Supply edges closer to urban demand

CHINA: China is ramping up efforts to deliver power from wind farms in the blustery north and west of the country to economic centres in eastern and central China through ultra-high-voltage (UHV) transmission lines.

Chinese transmission firm State Grid has announced that it has mapped out a plan to send wind power from Jiuquan, in northwest China's Gansu province - host to the country's first of seven planned wind power complexes each exceeding 10GW - to power-thirsty Hunan province in the centre of the country, through 800kV UHV direct-current transmission lines.

Long-distance travel

China's need to send wind power over long distances results from the mismatch in remote areas of rich wind resource and low levels of economic development - and thus power consumption. Wind farms in northern and western China are 800-3,000 kilometres away from the country's economic hubs. China's existing power transmission lines - mainly 110kV, 220kV and 500kV - are unable to accommodate long-distance transmission of wind power from large wind farms.
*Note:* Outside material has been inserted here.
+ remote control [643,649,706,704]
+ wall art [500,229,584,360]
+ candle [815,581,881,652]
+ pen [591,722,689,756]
Industry officials say the solution is a sophisticated grid of UHV lines for trans-regional connection. State Grid believes 1,000kV UHV alternating-current (AC) transmission lines may transmit electric power over 1,500 kilometres, and 800kV direct-current (DC) transmission lines may be able to send power 3,000 kilometres and further. The 1,000kV AC lines have a quarter of the resistance loss of 500kV lines, while 800kV lines, likewise, have a fraction of the losses of 500kV lines.
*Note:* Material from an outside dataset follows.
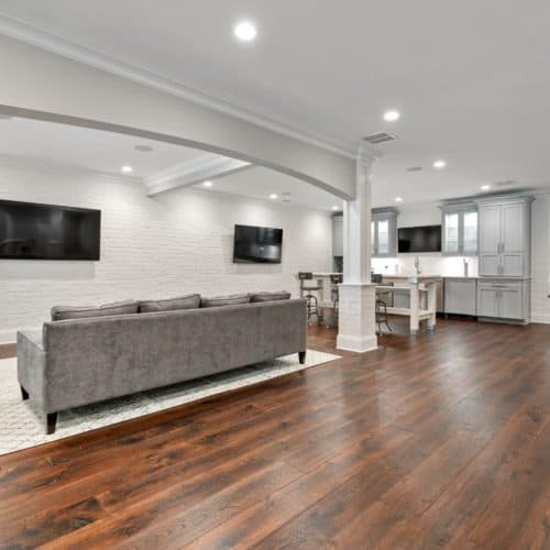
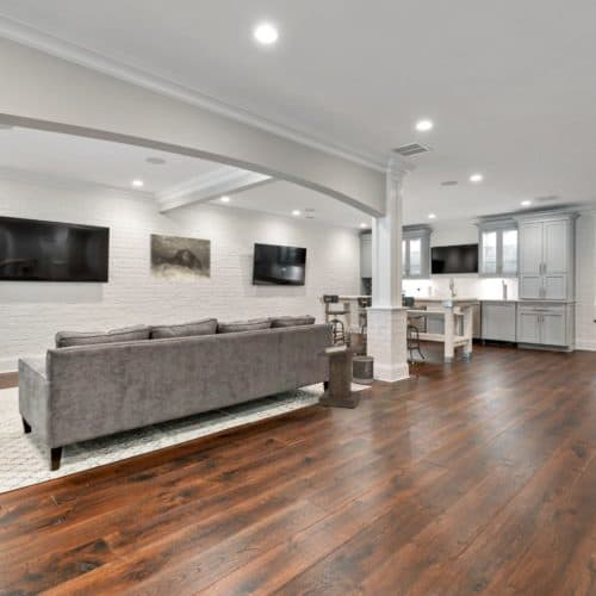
+ wastebasket [352,355,375,385]
+ lectern [316,341,365,409]
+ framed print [148,232,212,283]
Also, 1,000kV UHV lines use only about half the land used by 500kV lines, and 800kV lines use about a quarter the land used by 500kV lines.

There has been talk of progress for years. But in late January, Jiang Zuobin, director of Hunan provincial development and reform, inspected wind farms in Jiuquan and soon afterwards pushed for inclusion of an 800kV UHV DC transmission line over the 2,000 kilometres from Jiuquan to Hunan, in China's 12th five-year plan (see page 35).
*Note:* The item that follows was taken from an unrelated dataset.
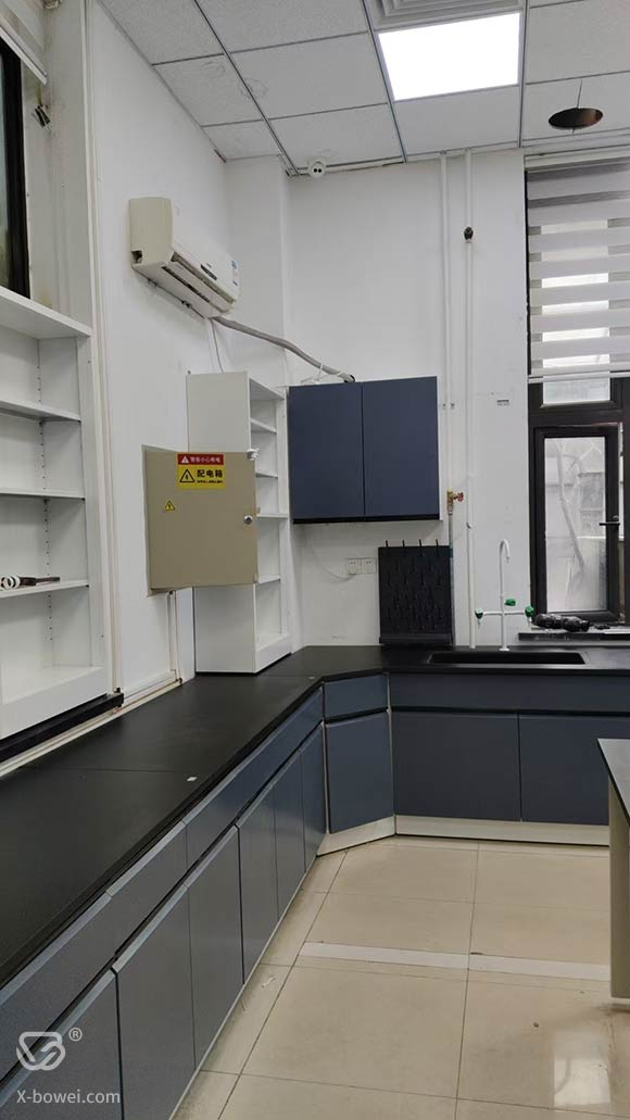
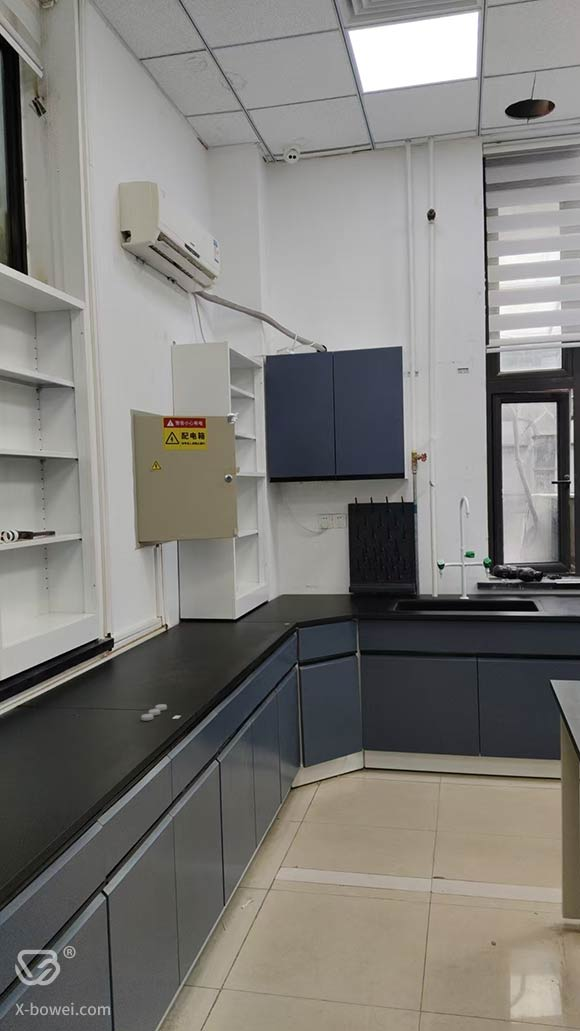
+ petri dish [140,703,168,722]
Soon after that, State Grid announced that it had found the project technologically viable and economically sound. All that is needed now is approval by the National Energy Bureau (NEB). Should the project go ahead, it will fill a hole in a jigsaw puzzle: Hunan is expected to import over half of its electricity by 2015 and Jiuquan has plans for 20GW of installed wind capacity by that year.

The stakes are high. Although China has grabbed the global lead in terms of installed wind capacity, the NEB acknowledges that at the end of 2010 about 26% of installed wind was not online.

"If it succeeds in this project of sending an immense amount of wind power through long distances, China will emancipate itself from the predicament of advancing with rapidly expanded wind installed capacity but lagging in grid construction - an enormous waste of installed wind capacity," says Zhou Fengqi, vice-president of China's National Energy Society.

Pilot lines

China put into operation a pilot 1,000kV UHV AC transmission line spanning the 654 kilometres between the south-east corner of Shanxi Province to Jinmen, Hubei Province, in late December 2008. It also carried out a pilot 800kV project stretching 1,907 kilometres from Xiangjiaba, south-west Sichuan Province, to east China's Shanghai, in July 2010. The two have run smoothly. Zhou concludes that 800kV transmission lines are best suited to wind.

Liu Zhenya, general manager of State Grid, has announced that his company will invest CNY 500 billion ($76 billion) in the next five years to construct a high-tech grid of long-distance UHV AC transmission lines. Three are to run north/south and three east/west. Also planned are 11 UHV DC transmission lines. State Grid plans to accommodate 100GW of wind power by 2015.